> [The problem]: Pick out every line of the records that contains the word "emitted", matching case exactly, and copy each of those lines.

======== Record excerpts ========

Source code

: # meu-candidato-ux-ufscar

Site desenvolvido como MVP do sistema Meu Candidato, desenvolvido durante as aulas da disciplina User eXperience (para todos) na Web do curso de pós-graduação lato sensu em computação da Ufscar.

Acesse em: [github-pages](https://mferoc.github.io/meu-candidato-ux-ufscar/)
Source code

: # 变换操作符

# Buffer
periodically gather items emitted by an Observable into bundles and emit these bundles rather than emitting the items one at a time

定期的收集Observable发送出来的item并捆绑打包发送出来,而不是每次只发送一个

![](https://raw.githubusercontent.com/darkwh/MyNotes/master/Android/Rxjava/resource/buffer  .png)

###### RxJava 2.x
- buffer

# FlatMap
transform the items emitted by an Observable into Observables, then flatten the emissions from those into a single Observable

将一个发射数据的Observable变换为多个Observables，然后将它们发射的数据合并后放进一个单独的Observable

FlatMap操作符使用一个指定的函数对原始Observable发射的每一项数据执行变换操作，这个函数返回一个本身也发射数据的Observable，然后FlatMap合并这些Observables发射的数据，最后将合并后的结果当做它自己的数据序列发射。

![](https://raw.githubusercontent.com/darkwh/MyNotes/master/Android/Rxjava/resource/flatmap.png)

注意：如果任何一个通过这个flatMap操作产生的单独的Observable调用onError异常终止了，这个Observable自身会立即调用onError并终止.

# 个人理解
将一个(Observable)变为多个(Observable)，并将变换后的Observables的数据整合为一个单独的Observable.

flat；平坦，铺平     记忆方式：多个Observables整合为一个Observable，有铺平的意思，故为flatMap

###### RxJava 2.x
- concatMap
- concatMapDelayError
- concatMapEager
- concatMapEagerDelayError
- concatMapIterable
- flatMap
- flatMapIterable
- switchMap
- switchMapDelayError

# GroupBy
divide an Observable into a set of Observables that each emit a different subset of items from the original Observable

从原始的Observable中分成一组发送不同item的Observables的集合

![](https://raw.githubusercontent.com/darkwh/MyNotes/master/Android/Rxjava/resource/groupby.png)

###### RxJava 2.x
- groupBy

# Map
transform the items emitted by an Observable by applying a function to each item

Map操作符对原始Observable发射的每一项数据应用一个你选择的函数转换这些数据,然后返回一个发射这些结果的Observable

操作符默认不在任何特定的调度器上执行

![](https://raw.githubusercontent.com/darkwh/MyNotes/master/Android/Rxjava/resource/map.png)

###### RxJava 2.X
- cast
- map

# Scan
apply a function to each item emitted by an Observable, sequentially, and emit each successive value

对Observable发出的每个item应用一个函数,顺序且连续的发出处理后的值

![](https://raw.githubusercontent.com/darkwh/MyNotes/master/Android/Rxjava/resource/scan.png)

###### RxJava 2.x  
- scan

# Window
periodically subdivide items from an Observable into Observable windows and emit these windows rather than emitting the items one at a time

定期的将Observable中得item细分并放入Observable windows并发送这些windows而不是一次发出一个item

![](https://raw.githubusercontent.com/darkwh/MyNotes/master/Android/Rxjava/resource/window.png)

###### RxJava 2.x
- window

========

> [Result for this task]:
periodically gather items emitted by an Observable into bundles and emit these bundles rather than emitting the items one at a time
transform the items emitted by an Observable into Observables, then flatten the emissions from those into a single Observable
transform the items emitted by an Observable by applying a function to each item
apply a function to each item emitted by an Observable, sequentially, and emit each successive value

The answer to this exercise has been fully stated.